Fig 1 has been re-done and now is split into Fig 1 and Fig 2.

 

- Figure 1B: Can the authors label the UMAP with cluster identities on the map itself? This will make it easier to identify each cluster (especially to make sure cluster 11 is easier to find). 

 

This has been corrected.

 

- Figure 2: Could the authors put boxes/clearly distinguish panel labels around each cluster (AO), so that there are clear boundaries? 

 

Fig 2 has been moved to Supplement, following another reviewer recommendation.

 

- "Gene identifiers starting with "g" correspond to uncharacterized gene models of H. glaberrima." - The sentence is from another figure caption but this figure would benefit from having this sentence in the figure caption as well. 

 

This has been added to other figures as suggested.

 

- Figure 3A: Can the authors potentially bold, highlight, or underline genes you discuss in text, so it's easier for the reader to reference? 

 

This has been added as suggested.

 

- Figure 3C: Can the authors please label the cell types directly on the UMAP here as well? 

 

The changes were made following the reviewer’s recommendation.

 

- Figure 4D-E: There's not much context here to determine if this HCR-FISH validation can tell us anything about these cells besides some of them appear to be there. Do authors expect the coelomocyte morphology to look different in regenerating/injured tissue versus normal animals? Can the authors provide some double in situs, as well as some lower-magnification views showing where the higher-magnification insets are located? Is there any spatial pattern to where these cells are found? Counter stains would be helpful. 

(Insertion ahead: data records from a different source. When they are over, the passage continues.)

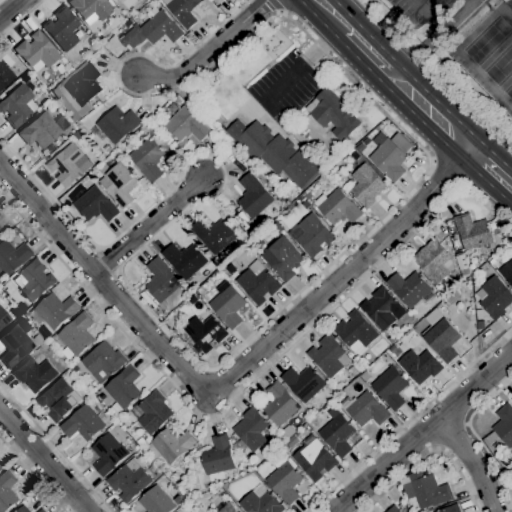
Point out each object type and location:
building: (216, 1)
building: (218, 1)
building: (125, 2)
building: (127, 2)
road: (273, 4)
building: (90, 9)
building: (92, 9)
building: (181, 10)
building: (182, 10)
road: (278, 11)
road: (14, 12)
building: (119, 14)
road: (428, 14)
road: (317, 18)
building: (128, 23)
building: (60, 28)
building: (62, 28)
building: (149, 29)
building: (151, 29)
road: (435, 34)
building: (35, 52)
building: (36, 52)
road: (206, 52)
park: (490, 52)
road: (354, 55)
road: (297, 66)
building: (60, 69)
road: (404, 71)
road: (386, 73)
road: (433, 74)
building: (4, 75)
building: (4, 75)
building: (29, 85)
building: (80, 89)
building: (77, 90)
building: (53, 94)
building: (16, 106)
building: (17, 106)
building: (330, 111)
building: (331, 114)
road: (416, 116)
building: (115, 124)
building: (115, 124)
building: (185, 124)
building: (186, 125)
building: (41, 130)
building: (41, 131)
building: (65, 135)
road: (469, 149)
building: (272, 151)
building: (274, 152)
building: (365, 152)
building: (351, 153)
building: (389, 155)
road: (495, 155)
building: (388, 157)
building: (146, 158)
building: (148, 158)
building: (66, 164)
building: (67, 164)
road: (448, 171)
building: (92, 172)
road: (486, 182)
building: (118, 184)
building: (118, 184)
building: (365, 184)
building: (366, 185)
building: (252, 195)
building: (253, 195)
building: (93, 204)
building: (95, 204)
building: (304, 205)
building: (336, 206)
building: (337, 207)
road: (494, 211)
road: (151, 226)
building: (276, 227)
building: (470, 231)
building: (473, 232)
building: (0, 233)
building: (212, 234)
building: (213, 234)
building: (311, 234)
building: (267, 235)
building: (310, 235)
road: (358, 237)
building: (11, 257)
building: (12, 257)
building: (282, 257)
building: (282, 258)
building: (183, 259)
building: (184, 259)
building: (434, 260)
building: (433, 261)
building: (461, 261)
building: (491, 261)
building: (506, 270)
building: (506, 271)
road: (102, 277)
road: (341, 279)
building: (32, 280)
building: (32, 280)
building: (161, 280)
building: (256, 282)
building: (258, 282)
building: (162, 285)
building: (407, 287)
building: (408, 287)
building: (492, 296)
building: (453, 297)
building: (495, 297)
building: (172, 300)
building: (227, 304)
building: (226, 305)
building: (160, 307)
building: (380, 308)
building: (381, 308)
building: (52, 310)
building: (53, 311)
building: (472, 316)
building: (3, 318)
building: (4, 319)
building: (481, 326)
building: (414, 328)
building: (354, 331)
building: (203, 332)
building: (204, 332)
building: (356, 332)
building: (75, 334)
building: (181, 334)
building: (75, 335)
building: (442, 337)
building: (392, 338)
building: (440, 338)
building: (38, 339)
building: (14, 343)
building: (14, 346)
building: (395, 350)
building: (327, 355)
building: (329, 356)
building: (101, 361)
building: (103, 361)
building: (418, 365)
building: (420, 365)
building: (353, 369)
building: (33, 374)
building: (34, 374)
building: (365, 376)
building: (302, 382)
building: (305, 383)
building: (389, 385)
building: (122, 386)
building: (389, 386)
building: (123, 389)
building: (57, 399)
building: (511, 399)
building: (57, 400)
building: (278, 404)
building: (279, 404)
building: (364, 408)
building: (365, 409)
building: (151, 411)
building: (150, 412)
building: (81, 423)
building: (83, 424)
building: (503, 424)
building: (504, 424)
building: (249, 429)
building: (251, 429)
building: (336, 432)
building: (337, 433)
road: (422, 433)
road: (477, 436)
building: (292, 441)
building: (170, 444)
building: (169, 445)
building: (495, 445)
building: (132, 447)
building: (109, 449)
building: (107, 450)
road: (425, 453)
building: (312, 458)
building: (314, 458)
building: (215, 459)
building: (216, 460)
road: (43, 461)
road: (473, 461)
building: (1, 465)
building: (0, 466)
building: (155, 471)
road: (32, 474)
building: (128, 479)
building: (129, 479)
building: (283, 481)
building: (285, 481)
building: (424, 489)
building: (6, 490)
building: (7, 490)
building: (428, 491)
building: (171, 492)
building: (156, 499)
building: (177, 499)
building: (154, 500)
building: (260, 501)
building: (258, 503)
building: (401, 504)
building: (224, 506)
building: (449, 508)
building: (24, 509)
building: (393, 509)
building: (177, 511)
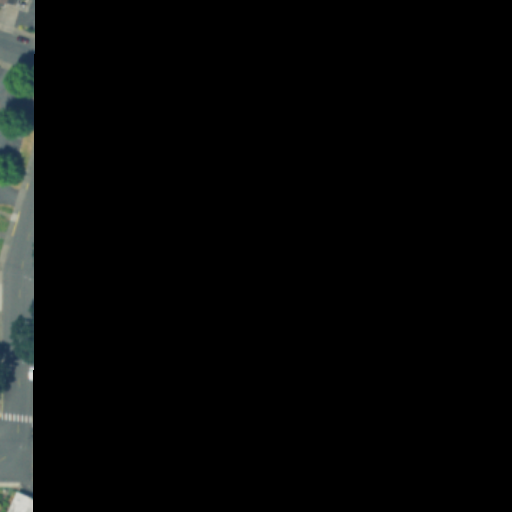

- Figure 6C: If clusters C5, C8, C9 are part of the coelomic epithelium, then authors could show a smaller diagram above with blue and grey to show types and then show clusters separately to help get their point across better. 

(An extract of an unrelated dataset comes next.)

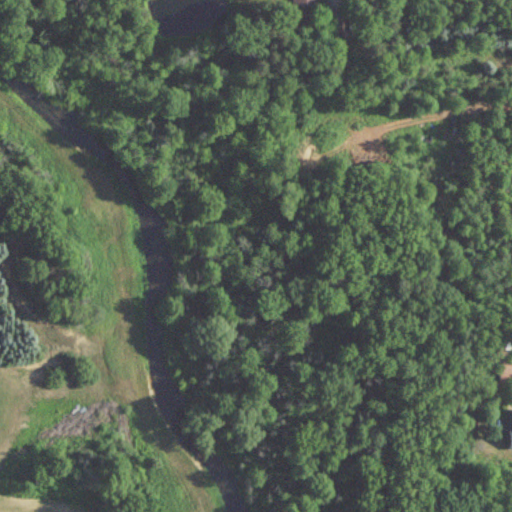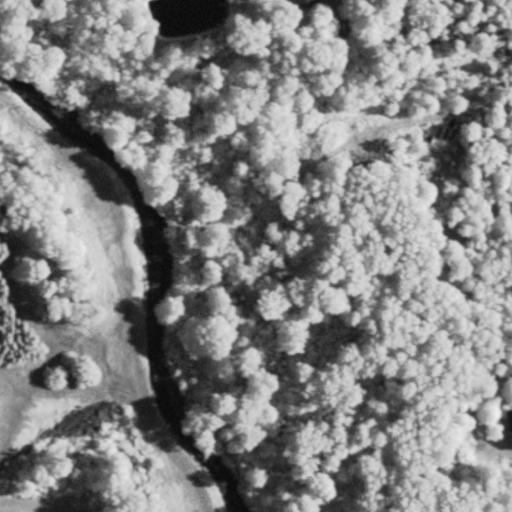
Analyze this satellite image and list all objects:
building: (307, 2)
building: (503, 366)
building: (507, 428)
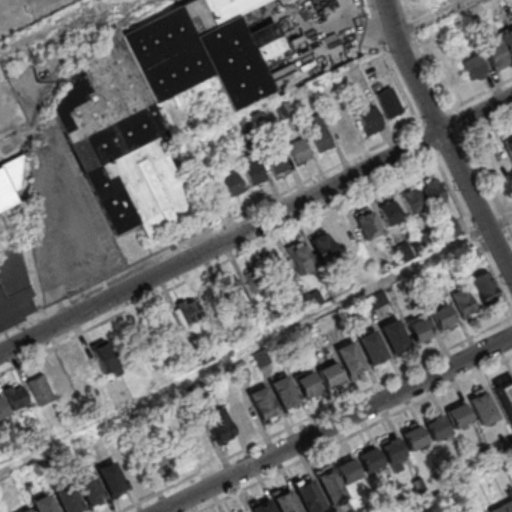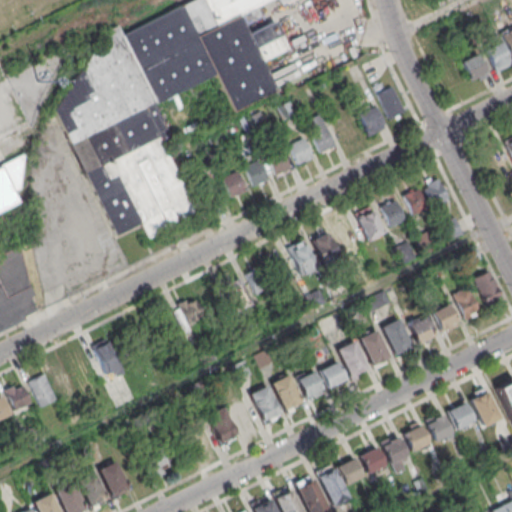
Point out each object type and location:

- Figure 6G: This image appears to have high background- would it be possible for authors to repeat phalloidin stain or reimage with a lower exposure/gain. Additionally, imaging with Zstacks would help to obtain maximum intensity projections. It would greatly aid the reader if each image was labeled with HCR probes/antibodies that have been applied to the sample. 

- Figure 7E: The cells appear to be out of focus and have high background. Additionally, they are lacking the speckled appearance expected to be seen with HCR-FISH. Would it be possible for authors to collect another image utilizing z-stacks? 

 

HCR-FISH figures identifying the gene expression characteristic of cell clusters have been modified following the reviewer’s concerns.  The changes include:

(1) Additional clusters have been verified with probes to gene identifiers. These include clusters 8, 9 and 12.

(2) Redundant information has been removed.

(3) Colors have been changed to make figures friendlier to color-impaired readers.

(4) Spatial context has been added or identified.

(5) In some cases, improved photos have been added

(6) Better labels have been included

(7) When necessary individual photos used for the overlay have been included.

 

- Figure 9A: Could authors add cluster labels onto UMAP directly? 

 

This change was made to Fig 2A. UMAP in Fig 9A is the same and used just as reference of the subset.

 

- Figure 10: It could be useful if authors put a small map of the sea cucumber like in other images so that readers know where in the anlage this zoomed in model represents. 

 

Added as suggested by the reviewer.

 

- Supplementary figure 1F: Could authors add an arrow to the dark cell that's being pointed out? 

Changed made as suggested by the reviewer.

 

- Supplementary figure 1: Could authors label clearly what color is labeled with what marker? 

Changed made as suggested by the reviewer.